Tout d’abord, il faut s’extraire temporairement des garrots budgétaires. Les Etats devront inexorablement suspendre les contraintes de retour à l’équilibre budgétaire et de désendettement structurel imposé par le Pacte de Stabilité et de Croissance. Ce Pacte exige de diminuer l’excédent d’endettement public de 5 % par an afin d’atteindre un rapport de la dette publique sur le PIB de 60 %. Le pourcentage de 60 % n’est pas anodin puisqu’il fondait un des critères d’accession à la zone euro en 1999. Cette règle se conjugue désormais à ce qu’on appelle la « règle d’or » qui exige de ne pas dépasser un déficit « structurel », c’est-à-dire compte non tenu des aléas conjoncturels, égal à 0,5 % du produit intérieur brut (PIB). Faute de pouvoir réaliser une dévaluation monétaire 'externe', l'Europe a imposé une dévaluation 'interne', c'est-à-dire une contraction budgétaire et des modérations salariales, traduites sous l'exigence de programmes d'austérité. Outre le fait que ce désendettement est mathématiquement impossible par le poids croissant du financement des pensions, il n’est pas souhaitable. En effet, un raidissement budgétaire des Etats conduirait à abandonner un des seules pistes de stimulation de la croissance et on ne sort pas de la récession par l'austérité. Il est inopérant de flexibiliser la politique monétaire si les Etats ne relâchent pas les contraintes budgétaires car créer de la monnaie sans affectation est inutile. Les économistes qui plaident pour un resserrement budgétaire aveugle au motif que les taux d’intérêt sont bas sont d’ailleurs, à mon intuition, complètement dans l’erreur et ont lu la théorie économique avec dyslexie. En effet, des taux d’intérêt négatif sont un signal unique fourni par les marchés financiers et par la BCE de financer les Etats sans ponction de charge d’intérêt sur les générations futures. C’est en période de taux bas qu’un déficit budgétaire destiné à financer des infrastructures productives s’impose.
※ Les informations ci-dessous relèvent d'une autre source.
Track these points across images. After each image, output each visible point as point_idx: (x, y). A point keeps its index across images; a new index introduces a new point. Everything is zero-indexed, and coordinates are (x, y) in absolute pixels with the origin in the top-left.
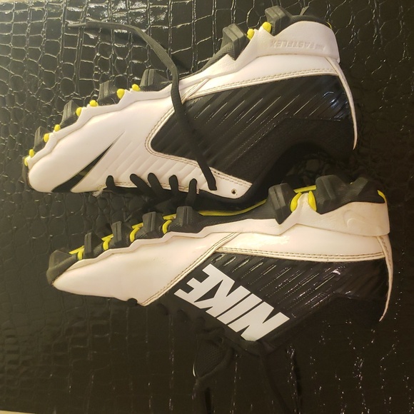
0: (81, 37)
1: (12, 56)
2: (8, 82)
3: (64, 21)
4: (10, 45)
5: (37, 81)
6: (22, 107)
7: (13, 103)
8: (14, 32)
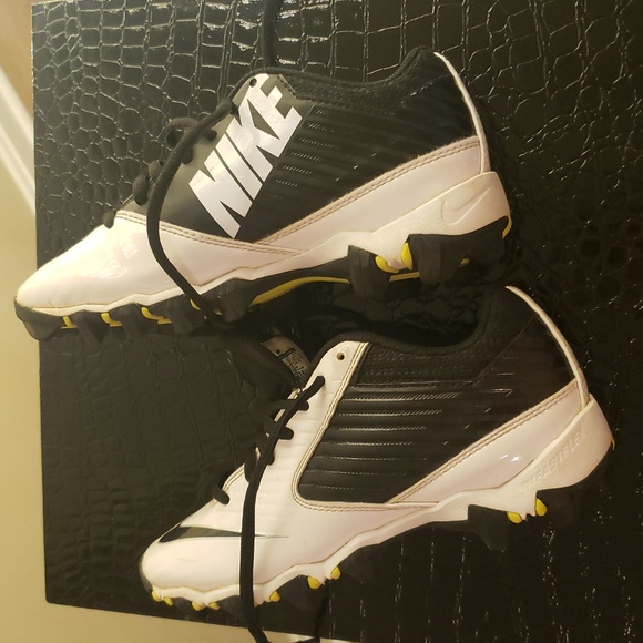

Ensuite, il est plausible que les prochaines années soient caractérisées par une "répression financière", c'est-à-dire des mesures coercitives destinées à obliger les banques et les entreprises d'assurances à financer les Etats à un taux d'intérêt extrêmement bas. Au reste, c'est déjà le cas au travers de réglementations qui exonèrent les institutions financières à couvrir la détention d'obligations souveraines par des charges en capitaux actionnariaux.



En conclusion, la BCE a raison de dire que la politique budgétaire doit prendre le relais de la politique monétaire. Il faudrait suspendre (ou moduler par pays) le Pacte de Stabilité et de Croissance et autoriser une stimulation budgétaire plus importante, d’autant que les États se financent à taux d’intérêt négatifs. Malgré les injonctions de la BCE, les gouvernements européens ne semblent pas s’engager dans cette voie parce qu’à ce moment, les conceptions différentes de la monnaie et de la dette publique feront violement surface. Pour certains pays, la monétisation d’une dette publique est déjà intolérable car elle doit être financée par du capital préalablement constitué et non de la monnaie crée ex-nihilo. Sans sortie de crise, il y aurait un véritable risque de schisme monétaire dans la zone euro. C’est à ce niveau que se situe le véritable danger de la politique monétaire et budgétaire.